予測されるのが、やはり楽天モバイル事業の大出血が相当響いていて、顧客サービスの肝であった還元策にメスが入り、それでも資金的に厳しい状況のため身売りのようなイメージですね。
楽天銀行の上場観測は昨年10月頃だったでしょうか?2021年に楽天→楽天グループとして名称変更してから、このようなドル箱子会社の身売り的な上場思惑が加速していると感じられます。
こちらはSBI系の住信SBIネット銀行とどちらが、インターネット専業銀行として上場するか注目されています。住信SBIネット銀行が先手を打って新規承認まで行きましたが、地合いが悪くやむなく延期となっています。
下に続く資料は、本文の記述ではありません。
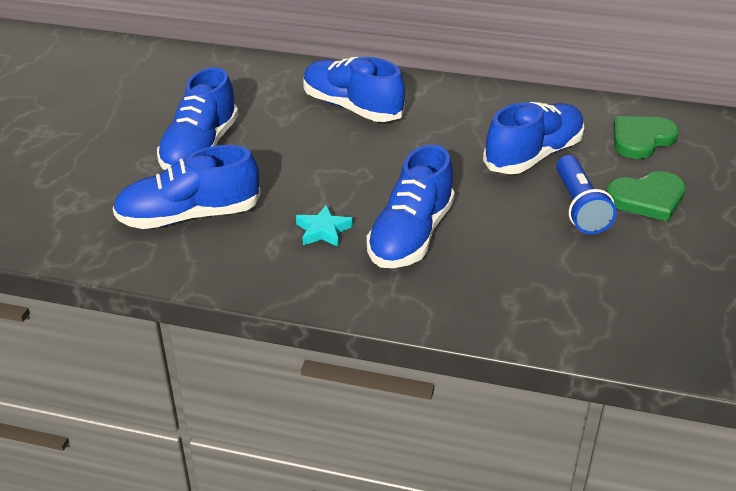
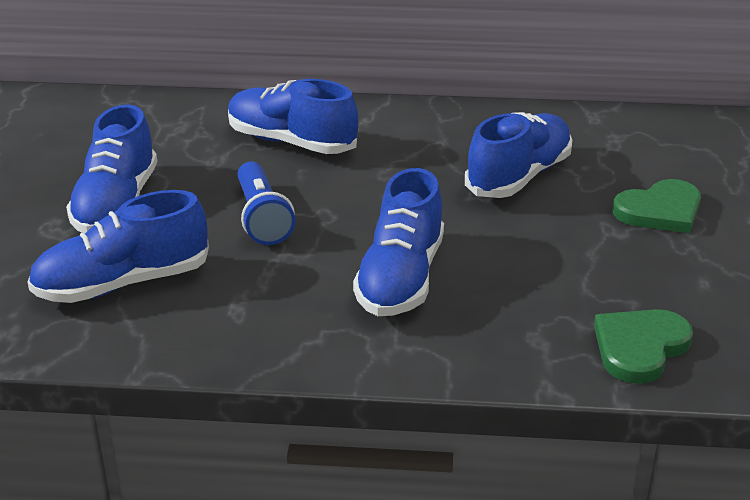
camera: 10 degrees left, 5 degrees down
turquoise star [296,205,353,247] -> none
blue flashlight [556,155,617,234] -> blue flashlight moved to [237,161,295,245]
green heart [613,116,679,159] -> green heart moved to [594,309,693,384]

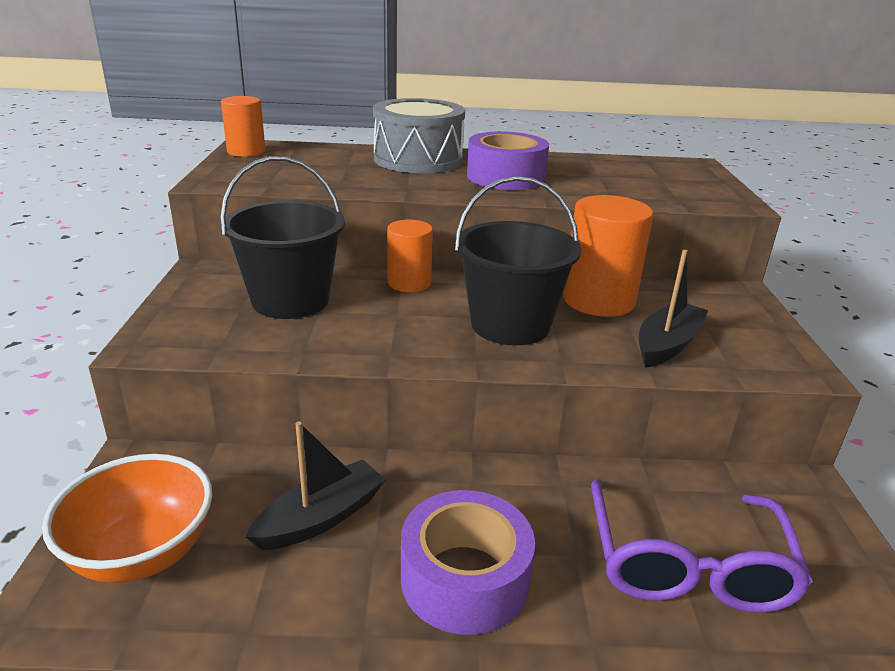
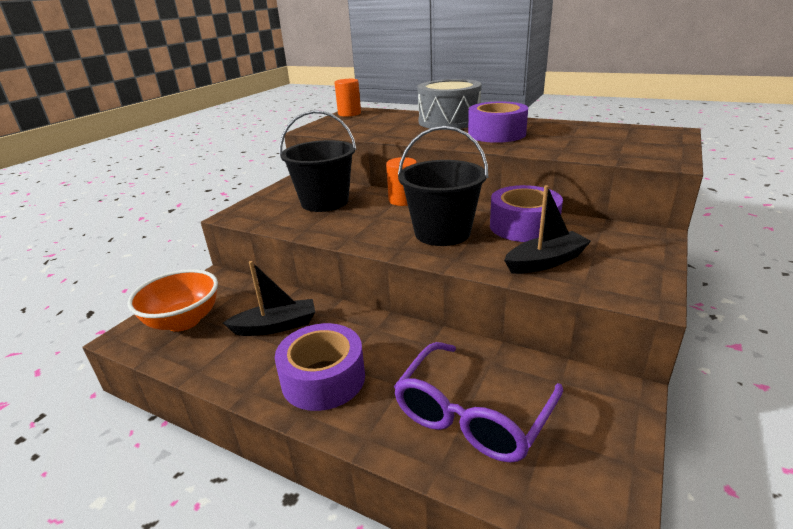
camera: 30 degrees right, 0 degrees up
orange cylinder [563,195,653,317] -> purple tape [490,185,563,242]

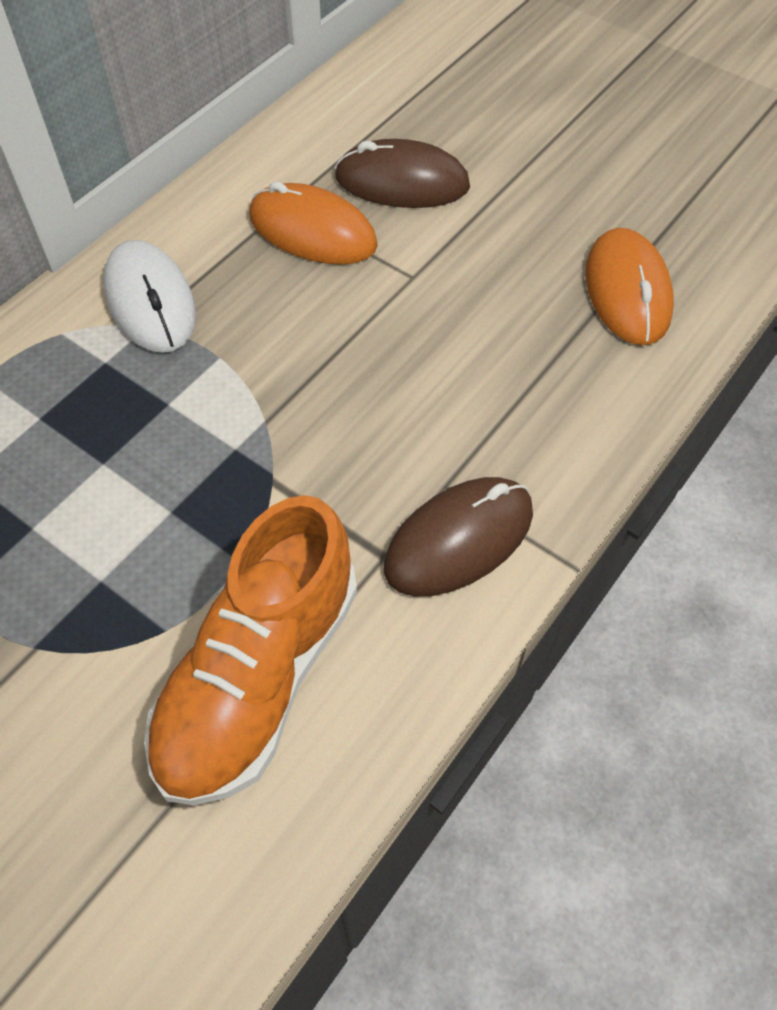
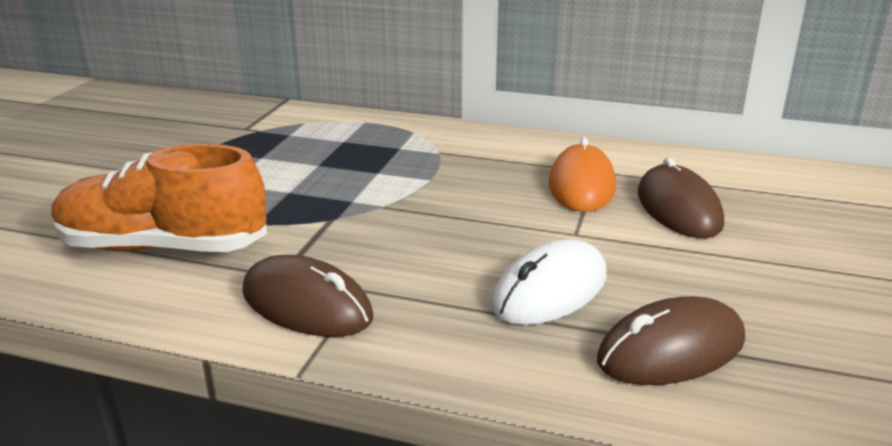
camera: 70 degrees right, 30 degrees down
white mouse [103,240,196,353] -> white mouse moved to [491,239,607,325]
orange mouse [585,228,674,345] -> brown mouse [597,296,745,385]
結局、こちらも儲かっていたけど本体(楽天モバイルが足を引っ張って全体)が厳しいので少しでも資金調達として機能させたいということでの上場に見えますので、上場時の評価がIPO公募参加するかどうかの判断になりそうですね。
下手に高値で吹っ掛けてくるようなら注目度は高くても静観、逆に苦しい台所事情から安値でも売ってくれるなら参加ということになりそうです。
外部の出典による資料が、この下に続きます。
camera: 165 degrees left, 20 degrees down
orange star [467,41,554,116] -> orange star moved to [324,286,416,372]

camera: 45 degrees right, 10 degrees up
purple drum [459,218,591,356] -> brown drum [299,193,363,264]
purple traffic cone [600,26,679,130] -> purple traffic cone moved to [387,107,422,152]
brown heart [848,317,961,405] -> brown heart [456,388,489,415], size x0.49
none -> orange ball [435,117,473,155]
いずれにしても、「楽天銀行」「楽天証券」は楽天グループの中ではうまく行っている方の事業だと思います。さらに「楽天カード」がクレジットカード界で躍進したドル箱事業の一つですし、キャッシュレス決済事業も覇権(ある程度のシェア)を取りたいと思っているでしょう。
モバイル事業はキャリア他社(ドコモ、au、ソフトバンク)が先行していて、楽天としてもどうしてもシェアを取りたいのは間違いなく、参入したからには軌道に乗せたいのでしょうが、楽天はEC源流で私としてはAmazonに対抗する日本企業として、Amazon以上のサービス提供をもう少し強固に考えて欲しいところです。そういえば昔kobo配って電子書籍事業どうにかしようとしていましたね。
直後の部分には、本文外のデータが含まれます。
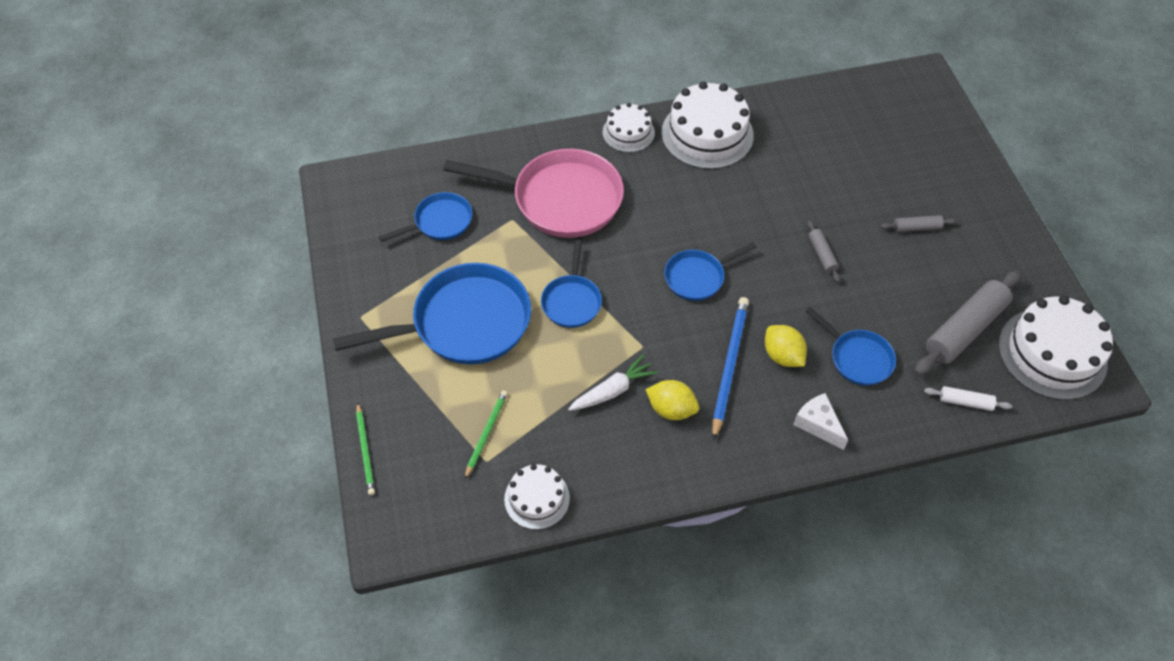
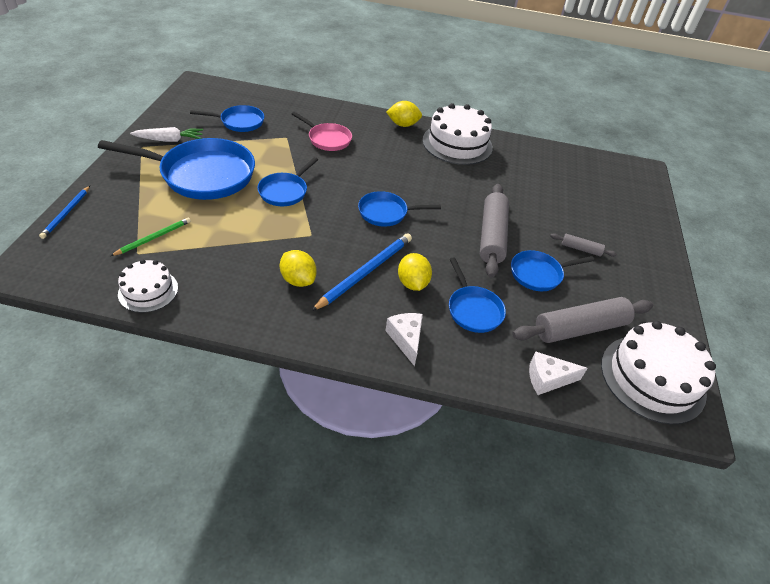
camera: 20 degrees right, 10 degrees down
green pencil [356,402,375,495] -> blue pencil [39,186,90,239]
pink pan [443,149,624,238] -> pink pan [292,112,352,151], size x0.53
white carrot [568,355,658,411] -> white carrot moved to [130,127,203,142]
white cake [602,103,655,153] -> yellow lemon [386,101,422,127]
grey rolling pin [807,220,840,283] -> grey rolling pin [480,184,509,278], size x2.09
white rolling pin [924,386,1012,411] -> white cheese [529,352,588,395]
none -> blue pan [511,250,595,291]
ところが、最近の還元策サービスの改悪ラッシュによってECをメインとして楽天エコシステムに入っていた強ユーザーが、他社(他のエコシステム)に離れていっているのが実情。
【投資でポイント還元】積立投信でクレジットカード払い出来る証券会社xクレジットカードまとめ
楽天のサービスの決め手は他社よりお得度で見劣りしないという部分でした。楽天カードが躍進したのもクレジットカードの還元ポイントが概ね0.5%だったところに楽天カードは1%でお得感があり、さらに楽天ポイントだから使い勝手も良いという絶妙なお得バランスから支持されていたと思います。
そこを最近では他社と同レベルの0.5%だったり、0.2%に落としたりと見劣りが明らかに見て取れていて、多くのユーザーが楽天エコシステムから大移動しそうです。こうなると再び楽天エコシステムに戻って貰うには再度、他社よりも還元が高い戦略を取らないといけないのでしんどいでしょう。
実は私は100万ポイントどころか300万を超えているような強ユーザーになります。
そのような楽天エコシステムにベッタリで利用していた人が、ここ2~3年の改悪ラッシュでジリジリと楽天からはしばらく離れようと考えているに違いありません。そこに追い打ちをかけるように他社の魅力的なエコシステムが増えている世の中です。
子会社上場で資金集めをするのは良いですが、その資金を利用して再度、楽天がお得感を感じるエコシステムを構築できるのかが気になります。もちろんIPOファンとしては、新規上場会社が初値で華々しくデビューできるか?もしっかり見ていきたいと思います。